Here’s the trick: cooling potatoes after cooking converts some of the regular starch into resistant starch. Cold potato cubes scored a glycemic index of just 76, and reheated potato casseroles came in between 73 and 81. That’s a drop from “high” to “intermediate” on the glycemic scale, putting cooled potatoes closer to whole grain bread than to white rice. Even reheating them after cooling preserves much of this benefit.

This means potato salad, chilled roasted potatoes added to a grain bowl, or last night’s leftover potatoes reheated for lunch are all gentler on your blood sugar than a freshly baked potato straight from the oven. You don’t need to eat them ice-cold. Just letting them cool in the fridge for a few hours before reheating does the job.

What Counts as a Serving

Dietary guidelines across Europe recommend roughly 100 to 200 grams of potatoes per day, which works out to one medium potato or two small ones. At about 75 calories per 100-gram serving of boiled potato, that’s a modest caloric investment for a food that delivers serious fullness. The U.S. Dietary Guidelines suggest up to 5 cups of starchy vegetables per week for someone eating around 2,000 calories a day, and potatoes fall squarely in that category.

Potatoes are classified as a starchy vegetable, not a plain vegetable like broccoli or spinach. This matters because starchy vegetables are more calorie-dense, so they shouldn’t replace your non-starchy vegetables. Think of them as occupying the same slot in your meal as rice, bread, or pasta.
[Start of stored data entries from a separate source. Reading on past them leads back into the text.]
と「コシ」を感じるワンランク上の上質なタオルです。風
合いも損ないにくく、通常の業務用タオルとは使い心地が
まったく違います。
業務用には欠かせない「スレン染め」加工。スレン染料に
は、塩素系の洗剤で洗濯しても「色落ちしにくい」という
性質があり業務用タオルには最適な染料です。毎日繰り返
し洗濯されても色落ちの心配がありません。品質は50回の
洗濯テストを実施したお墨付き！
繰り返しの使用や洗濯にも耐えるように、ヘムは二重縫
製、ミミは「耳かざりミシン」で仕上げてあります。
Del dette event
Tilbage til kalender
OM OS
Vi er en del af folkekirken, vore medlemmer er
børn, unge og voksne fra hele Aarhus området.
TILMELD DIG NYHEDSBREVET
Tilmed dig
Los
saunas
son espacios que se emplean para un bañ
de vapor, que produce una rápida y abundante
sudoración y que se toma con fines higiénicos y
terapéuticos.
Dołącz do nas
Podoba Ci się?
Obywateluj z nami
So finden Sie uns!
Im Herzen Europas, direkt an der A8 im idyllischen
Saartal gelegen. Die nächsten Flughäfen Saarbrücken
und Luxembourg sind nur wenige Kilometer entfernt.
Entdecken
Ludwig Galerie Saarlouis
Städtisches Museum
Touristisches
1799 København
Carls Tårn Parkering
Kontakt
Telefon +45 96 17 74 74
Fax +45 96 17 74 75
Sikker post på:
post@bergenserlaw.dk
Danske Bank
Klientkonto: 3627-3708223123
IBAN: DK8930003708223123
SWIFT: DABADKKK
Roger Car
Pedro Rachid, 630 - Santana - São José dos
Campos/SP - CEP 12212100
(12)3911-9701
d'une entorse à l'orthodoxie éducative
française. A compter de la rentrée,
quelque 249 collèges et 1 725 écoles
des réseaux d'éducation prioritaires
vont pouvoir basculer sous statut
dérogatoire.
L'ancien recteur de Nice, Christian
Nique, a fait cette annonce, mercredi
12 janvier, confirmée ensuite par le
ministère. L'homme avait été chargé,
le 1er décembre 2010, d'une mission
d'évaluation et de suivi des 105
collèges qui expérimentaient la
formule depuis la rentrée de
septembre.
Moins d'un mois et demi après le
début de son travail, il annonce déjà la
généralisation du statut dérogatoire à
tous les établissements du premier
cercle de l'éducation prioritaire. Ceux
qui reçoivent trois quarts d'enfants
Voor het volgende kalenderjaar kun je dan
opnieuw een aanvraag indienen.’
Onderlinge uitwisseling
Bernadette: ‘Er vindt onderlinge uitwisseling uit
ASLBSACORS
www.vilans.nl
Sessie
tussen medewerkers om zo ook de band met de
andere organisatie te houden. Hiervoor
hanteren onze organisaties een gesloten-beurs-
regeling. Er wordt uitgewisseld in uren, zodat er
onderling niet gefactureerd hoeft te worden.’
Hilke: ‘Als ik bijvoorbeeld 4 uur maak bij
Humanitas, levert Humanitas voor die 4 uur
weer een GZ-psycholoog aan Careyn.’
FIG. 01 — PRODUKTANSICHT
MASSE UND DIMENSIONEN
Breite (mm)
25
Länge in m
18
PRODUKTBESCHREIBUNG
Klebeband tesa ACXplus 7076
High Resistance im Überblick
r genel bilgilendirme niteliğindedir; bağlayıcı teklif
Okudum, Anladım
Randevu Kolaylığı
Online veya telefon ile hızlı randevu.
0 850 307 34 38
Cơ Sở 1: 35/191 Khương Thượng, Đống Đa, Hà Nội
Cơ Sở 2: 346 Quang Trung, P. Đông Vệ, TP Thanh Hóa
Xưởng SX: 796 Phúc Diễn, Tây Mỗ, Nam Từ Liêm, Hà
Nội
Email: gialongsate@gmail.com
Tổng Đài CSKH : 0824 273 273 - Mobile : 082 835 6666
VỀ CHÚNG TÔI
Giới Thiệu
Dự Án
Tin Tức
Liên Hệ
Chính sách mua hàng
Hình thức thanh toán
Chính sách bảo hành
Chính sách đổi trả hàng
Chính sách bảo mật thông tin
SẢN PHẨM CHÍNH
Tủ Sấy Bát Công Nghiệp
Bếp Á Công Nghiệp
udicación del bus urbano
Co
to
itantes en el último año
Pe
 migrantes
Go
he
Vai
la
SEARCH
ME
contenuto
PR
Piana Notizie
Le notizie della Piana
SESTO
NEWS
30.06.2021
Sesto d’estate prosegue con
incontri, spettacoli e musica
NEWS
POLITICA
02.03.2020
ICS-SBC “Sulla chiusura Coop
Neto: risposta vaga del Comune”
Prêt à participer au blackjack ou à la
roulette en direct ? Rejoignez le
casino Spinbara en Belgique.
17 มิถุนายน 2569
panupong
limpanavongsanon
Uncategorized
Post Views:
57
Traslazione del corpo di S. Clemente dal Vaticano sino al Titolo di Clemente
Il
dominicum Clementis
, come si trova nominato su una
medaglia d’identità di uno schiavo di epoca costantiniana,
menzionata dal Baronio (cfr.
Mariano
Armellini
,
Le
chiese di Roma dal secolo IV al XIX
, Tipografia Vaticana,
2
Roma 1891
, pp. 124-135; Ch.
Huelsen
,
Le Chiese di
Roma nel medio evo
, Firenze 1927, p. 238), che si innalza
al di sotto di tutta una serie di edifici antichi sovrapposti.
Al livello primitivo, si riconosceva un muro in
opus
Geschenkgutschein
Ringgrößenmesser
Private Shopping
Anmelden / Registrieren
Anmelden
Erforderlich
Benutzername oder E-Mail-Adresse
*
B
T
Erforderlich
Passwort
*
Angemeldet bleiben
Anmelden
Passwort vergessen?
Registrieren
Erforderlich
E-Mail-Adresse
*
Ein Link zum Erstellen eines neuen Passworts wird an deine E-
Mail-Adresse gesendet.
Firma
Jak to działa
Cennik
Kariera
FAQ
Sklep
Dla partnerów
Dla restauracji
When you swap out a serving of white rice for an equal portion of boiled or cooled potatoes, you’re likely to feel fuller on the same or fewer calories.

Keep the Skin On

A 100-gram serving of boiled potato with the skin provides about 1.8 grams of fiber. That might sound modest, but the distribution is important: the skin makes up only 1 to 2 percent of the potato’s weight, yet dried potato skins are about 52 percent fiber. Peeling your potatoes strips away a disproportionate amount of their fiber content. Since fiber slows digestion and contributes to that full feeling, keeping the skin on is one of the easiest ways to make potatoes more diet-friendly.

What to Avoid

The potato itself isn’t the problem in most diets. The problem is what gets added to it. A plain medium baked potato runs about 150 calories. Load it with butter, sour cream, cheese, and bacon bits and you can easily triple that. French fries and chips are cooked in oil that adds hundreds of calories per serving while reducing the resistant starch that makes potatoes so filling in the first place.

If you want potatoes to work in your favor, the best options are boiled, steamed, roasted with minimal oil, or baked. Season with herbs, vinegar, mustard, salsa, or a small amount of olive oil. Pair them with a protein source and non-starchy vegetables to build a balanced, satisfying plate. Cook them ahead of time and store them in the fridge so you get the blood sugar benefits of resistant starch formation, then reheat when you’re ready to eat.

Potatoes Compared to Other Starches

  • Vs. white rice: Potatoes are more filling per calorie and contain more potassium and vitamin C. Cooled potatoes have a lower glycemic impact than freshly cooked white rice.
  • Vs. pasta: Boiled potatoes suppress hunger significantly more than pasta at the same calorie count. Pasta does have a naturally lower glycemic index when cooked al dente, but it’s also easier to overeat.
  • Vs. sweet potatoes: Both are nutritious starchy vegetables. Sweet potatoes have more vitamin A, while white potatoes have more potassium. Their calorie counts are similar, and both can fit into a weight loss plan.
  • Vs. bread: Potatoes are far more satiating than white bread and, when cooled, have a comparable or lower glycemic index than whole wheat bread. They’re also less processed and more nutrient-dense.

The bottom line is simple: a plain potato, prepared without excess fat and ideally cooled before eating, is one of the most effective foods for staying full on fewer calories. Rather than cutting potatoes from your diet, you’re better off using them strategically to replace less filling starches.